As you can see in your grading plan, the dotted lines indicate the elevation above sea level, which approximately tells you how much cut or fill is needed. Knowing this would be useful in developing an excavation plan as well as helps you plan the budget.
A grading plan that shows cuts and fills in different colors, makes it easier to anticipate problems and indicates the total earthwork, which makes it possible to get maximum productivity from the equipment, because it helps work out the excavation procedures.
The grading plan will show and specify the new shape of the entire ground, which are the contours of the new ground surface. The contour drawing makes it possible to control the landform as a whole.
The grading plan is most delicate and significant, because it features the area that should be left undisturbed or any features to be retained, such as the trees, existing roads or outcrops.
The new ground surface makes the transition easier to any predetermined new surfaces, such as the roads or the spaces close by new buildings. Inspired landscape designs have one key ingredient – inspired grading design!

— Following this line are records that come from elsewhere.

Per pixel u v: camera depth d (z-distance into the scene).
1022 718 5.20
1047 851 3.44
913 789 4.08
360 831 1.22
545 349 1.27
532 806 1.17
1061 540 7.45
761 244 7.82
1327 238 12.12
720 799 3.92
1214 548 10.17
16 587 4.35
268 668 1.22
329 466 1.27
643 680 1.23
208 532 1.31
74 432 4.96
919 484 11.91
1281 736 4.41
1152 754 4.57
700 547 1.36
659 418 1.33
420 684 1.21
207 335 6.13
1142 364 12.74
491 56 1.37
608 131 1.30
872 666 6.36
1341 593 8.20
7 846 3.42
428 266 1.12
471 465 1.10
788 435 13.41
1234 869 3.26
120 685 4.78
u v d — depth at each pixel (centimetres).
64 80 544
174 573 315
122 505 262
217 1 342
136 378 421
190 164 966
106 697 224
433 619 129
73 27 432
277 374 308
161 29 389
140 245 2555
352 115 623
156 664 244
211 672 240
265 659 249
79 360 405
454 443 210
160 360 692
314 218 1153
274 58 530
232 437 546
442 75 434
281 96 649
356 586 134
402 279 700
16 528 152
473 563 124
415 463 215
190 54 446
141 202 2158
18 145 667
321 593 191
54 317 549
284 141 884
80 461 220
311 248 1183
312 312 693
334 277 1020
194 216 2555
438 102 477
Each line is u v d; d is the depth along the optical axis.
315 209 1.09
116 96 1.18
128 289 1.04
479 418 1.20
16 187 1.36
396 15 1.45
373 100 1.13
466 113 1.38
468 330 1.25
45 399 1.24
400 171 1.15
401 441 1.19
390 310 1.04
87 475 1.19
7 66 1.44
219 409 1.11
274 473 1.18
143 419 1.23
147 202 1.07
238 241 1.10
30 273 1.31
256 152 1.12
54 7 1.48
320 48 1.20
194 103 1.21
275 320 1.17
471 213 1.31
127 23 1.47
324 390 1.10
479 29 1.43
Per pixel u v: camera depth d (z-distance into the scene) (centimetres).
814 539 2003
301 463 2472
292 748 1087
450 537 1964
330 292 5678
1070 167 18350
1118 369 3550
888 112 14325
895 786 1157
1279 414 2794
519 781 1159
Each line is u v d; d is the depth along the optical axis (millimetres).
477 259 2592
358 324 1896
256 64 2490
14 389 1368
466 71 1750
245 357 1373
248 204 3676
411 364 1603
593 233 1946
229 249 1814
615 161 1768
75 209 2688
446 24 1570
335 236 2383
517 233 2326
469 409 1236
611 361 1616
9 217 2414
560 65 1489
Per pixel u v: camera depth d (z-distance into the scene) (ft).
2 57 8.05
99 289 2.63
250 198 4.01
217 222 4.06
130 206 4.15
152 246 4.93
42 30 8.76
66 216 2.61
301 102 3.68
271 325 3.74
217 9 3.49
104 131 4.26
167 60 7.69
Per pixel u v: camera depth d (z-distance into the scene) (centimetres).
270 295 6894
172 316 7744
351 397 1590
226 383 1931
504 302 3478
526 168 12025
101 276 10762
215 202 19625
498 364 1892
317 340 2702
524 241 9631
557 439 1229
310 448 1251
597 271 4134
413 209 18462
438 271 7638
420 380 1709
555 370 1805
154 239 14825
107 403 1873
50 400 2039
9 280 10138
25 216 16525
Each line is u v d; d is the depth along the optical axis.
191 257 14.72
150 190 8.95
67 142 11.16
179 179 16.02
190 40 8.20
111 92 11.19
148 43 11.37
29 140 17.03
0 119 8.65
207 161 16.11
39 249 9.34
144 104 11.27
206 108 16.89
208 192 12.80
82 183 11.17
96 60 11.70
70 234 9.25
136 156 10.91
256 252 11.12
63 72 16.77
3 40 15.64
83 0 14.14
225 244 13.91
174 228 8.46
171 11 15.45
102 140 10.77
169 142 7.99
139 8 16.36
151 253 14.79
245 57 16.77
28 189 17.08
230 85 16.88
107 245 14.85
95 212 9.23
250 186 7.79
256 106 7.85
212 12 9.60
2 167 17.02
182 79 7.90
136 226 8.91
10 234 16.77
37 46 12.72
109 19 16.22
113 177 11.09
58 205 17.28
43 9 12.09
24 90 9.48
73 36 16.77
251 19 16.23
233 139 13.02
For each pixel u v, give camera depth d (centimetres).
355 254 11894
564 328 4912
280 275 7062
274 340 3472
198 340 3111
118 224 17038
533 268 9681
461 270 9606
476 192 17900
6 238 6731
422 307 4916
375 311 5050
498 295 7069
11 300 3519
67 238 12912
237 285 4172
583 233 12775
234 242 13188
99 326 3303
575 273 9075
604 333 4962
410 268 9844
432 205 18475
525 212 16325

Do it right the first time. A preliminary grading plan is first prepared before developing one or more exploratory grading plans, which is an important process in arriving at a grading solution. The contour model is part of the presentation of the schematic design to the client.
The grading plan helps the designer evaluate its aesthetic merits and get a better idea of how the landforms created might look in the landscape. Following the acceptance of the grading plans is the work on the design development phase.
* Prevent property damage, flooding, standing water and erosion of embankment areas
* Gives a better view of the existing topography and its relationship with the adjacent properties
* Coordinates all private and public utility locations
* Accommodates offsite drainage
* Complies with state specifications
* Approval of fill material before beginning artwork
Grading configures the surface of the land and shapes the land to best suit the project through the removal of addition of earthen material. A good grading plan design integrates the natural landforms of the site and creates an aesthetically pleasing, yet functional and cost effective site plan.
Grading reforms the land surface and defines the character and aesthetics of the site so it would be compatible with the intended land use. It establishes and controls the new drainage patterns and conforms with the financial constraints and budget.
It is a major component in establishing the function and ensuring the success of the land development. A more specific grading plan gives a breakdown of the grading strategies, tools and requirements.
An understanding of slope and site grading is an important skill for any Civil Engineer. The primary goal is to make sure that the stormwater flows off the site in a safe efficient manner. The engineer must be skilled in drainage designs because grading goes hand in hand with drainage.
As much as possible, standing water must be avoided and the slope of the main access drive must be kept flat if possible. Steeper slopes may give people inconvenience in parking and that goes too with opening parked car doors.
This is one reason why a cut-fill analysis or earthwork calculation is of extreme importance. To minimize import or export of soil, a cut-fill analysis is required to, as much as possible, follow and maintain the existing topography.
Retaining walls are another important aspect of a grading plan. As the developers continue to develop challenging sites, the need to create small retaining walls with little or no geotechnical analysis can be done by the Civil Engineer. However, retaining walls over 4 ft in height already needs the consultation of a structural engineer.
In addition, islands and peninsulas are also considered as grading problem areas, because they may need an extra attention to detail. If one is not careful, it might put the entire development in a grading dilemma.